Excerpted passage =
England's small claims court has an API that enables them to programmatically exchange data with the court system. This level of integration is incredibly rare globally and transforms how legal services can operate.

  • They worked closely with the regulators in the development of the firm (8 months)

The regulators were already concerned with people turning to unregulated LLMs for legal advice, which will lead to poorly prepared cases, and burdening an already stressed court system. Therefore, they decided to work with responsible players rather than fight the inevitable.

  • The hallucination solution

They built a hybrid system that combines a "deterministic expert system" with a "probabilistic LLM-based system". Just like how in a law firm where a junior associate's work must be reviewed by someone more senior, the outputs generated by the LLM system at each step must be reviewed and approved by the user.

  • Industry welcomed the innovation

Industry did not resist the innovation, but rather welcomed it. Some law firms even leverage Garfield in their own workflow to serve their clients more economically and scale faster.

Excerpted data =
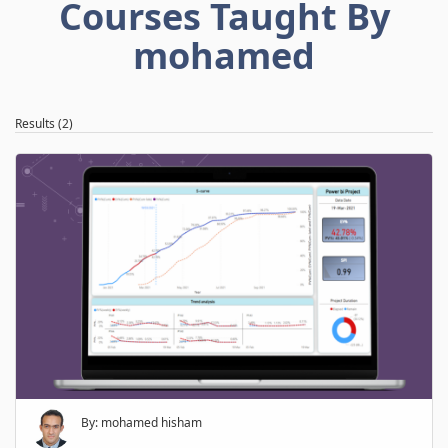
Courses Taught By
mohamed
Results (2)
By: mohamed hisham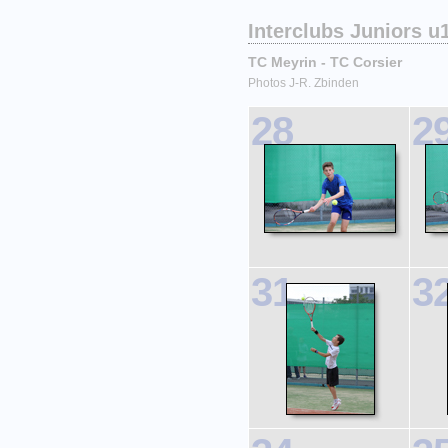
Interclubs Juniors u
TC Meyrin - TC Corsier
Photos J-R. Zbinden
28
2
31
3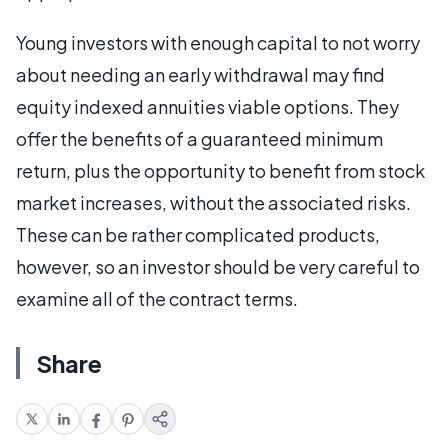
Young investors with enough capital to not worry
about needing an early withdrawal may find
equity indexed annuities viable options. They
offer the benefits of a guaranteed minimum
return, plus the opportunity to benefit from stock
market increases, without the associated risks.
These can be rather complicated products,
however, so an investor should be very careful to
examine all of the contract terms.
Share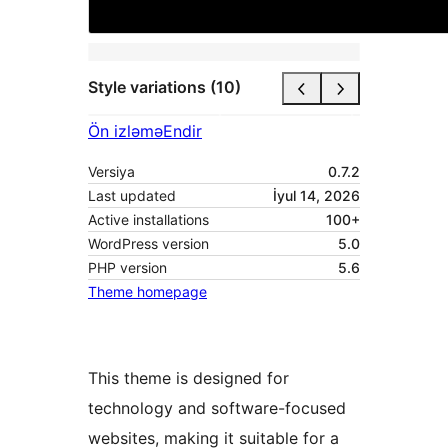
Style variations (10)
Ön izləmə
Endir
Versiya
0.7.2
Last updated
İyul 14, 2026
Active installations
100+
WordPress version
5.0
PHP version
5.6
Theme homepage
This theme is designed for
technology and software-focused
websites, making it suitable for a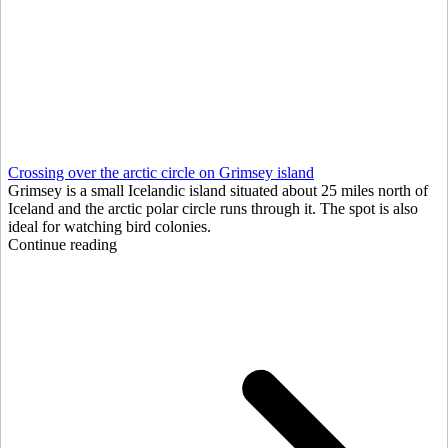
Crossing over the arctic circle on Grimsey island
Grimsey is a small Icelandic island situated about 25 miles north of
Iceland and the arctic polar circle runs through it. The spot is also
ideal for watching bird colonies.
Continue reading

* * *

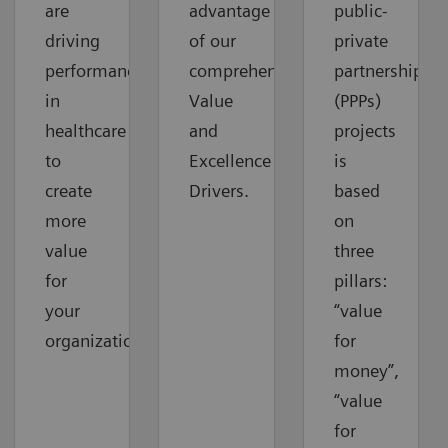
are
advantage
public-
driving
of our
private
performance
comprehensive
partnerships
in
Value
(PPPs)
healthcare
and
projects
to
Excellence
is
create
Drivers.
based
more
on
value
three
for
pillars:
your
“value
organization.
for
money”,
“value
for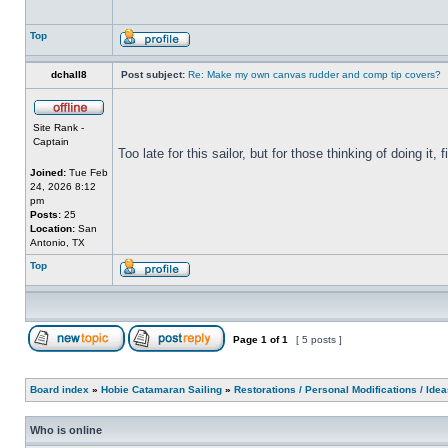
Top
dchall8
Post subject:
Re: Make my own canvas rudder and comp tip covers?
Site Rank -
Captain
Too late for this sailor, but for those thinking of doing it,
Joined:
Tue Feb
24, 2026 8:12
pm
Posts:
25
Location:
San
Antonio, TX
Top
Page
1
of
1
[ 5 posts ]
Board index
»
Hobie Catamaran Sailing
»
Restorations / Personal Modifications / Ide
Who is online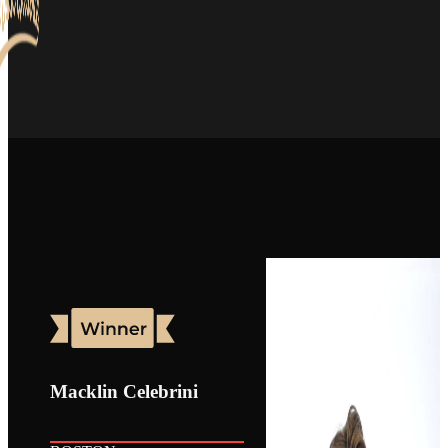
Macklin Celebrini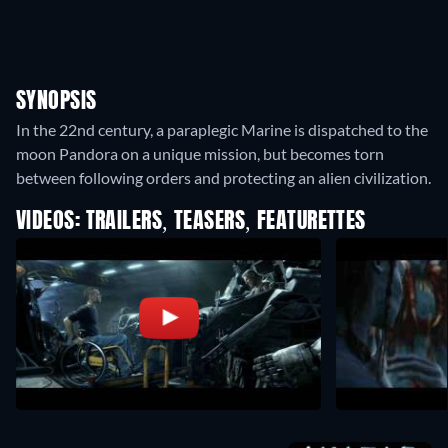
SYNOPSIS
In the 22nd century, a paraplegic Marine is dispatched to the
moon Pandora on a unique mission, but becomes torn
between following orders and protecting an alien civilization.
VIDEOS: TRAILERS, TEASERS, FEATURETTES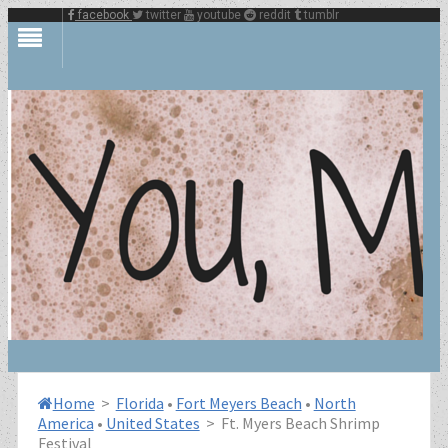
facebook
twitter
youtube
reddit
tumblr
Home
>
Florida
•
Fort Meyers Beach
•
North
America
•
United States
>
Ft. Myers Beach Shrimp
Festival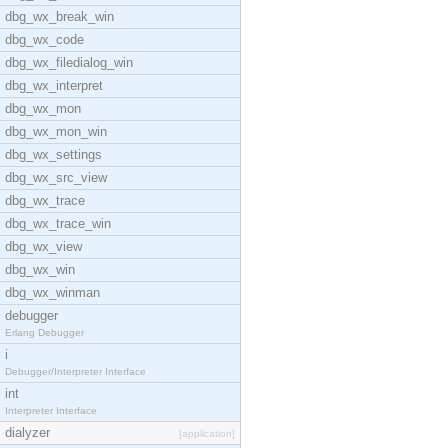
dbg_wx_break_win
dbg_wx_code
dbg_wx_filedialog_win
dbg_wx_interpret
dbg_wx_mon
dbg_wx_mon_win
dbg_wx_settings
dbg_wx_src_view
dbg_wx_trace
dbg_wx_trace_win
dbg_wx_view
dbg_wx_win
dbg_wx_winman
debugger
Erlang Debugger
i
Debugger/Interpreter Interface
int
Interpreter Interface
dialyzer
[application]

Tasks to complete =
1/ In the passage about the Garfield legal firm, how long did the firm work closely with regulators during its development?
2/ Carry on the passage about the Garfield legal firm, starting right after its final sentence.

Task results =
1/ 8 months.

2/
  • The pie is getting bigger

The technology makes previously uneconomic work viable, expanding the overall legal market. For Garfield, they provides debt collection under £10k in the UK, where £6-23 billion in small debts go uncollected annually because it was previously uneconomic to pursue them.

My thoughts:

  1. Are there any similar opportunities in Canada? Practice areas or niche issues that are fact-heavy, process-heavy, and currently untapped or underserved because they're uneconomic. Law societies across the country have been pushing innovation and access to justice initiatives. Could we see similar regulatory openness for responsible AI solutions?
  2. If AI makes legal services more accessible and expands the market, we could see a massive increase in case volume. The Canadian court system is already backlogged as is. Will the courts also have to leverage AI in their workflow (fight AI with AI)?
  3. This is a reinforcement of my earlier post on how the AI replacing knowledge worker rhetoric is fundamentally untrue. The HITL (human-in-the-loop) system was a critical aspect of providing the necessary confidence and quality control needed to convince the regulator.

All in all, highly recommended for anyone interested in this space.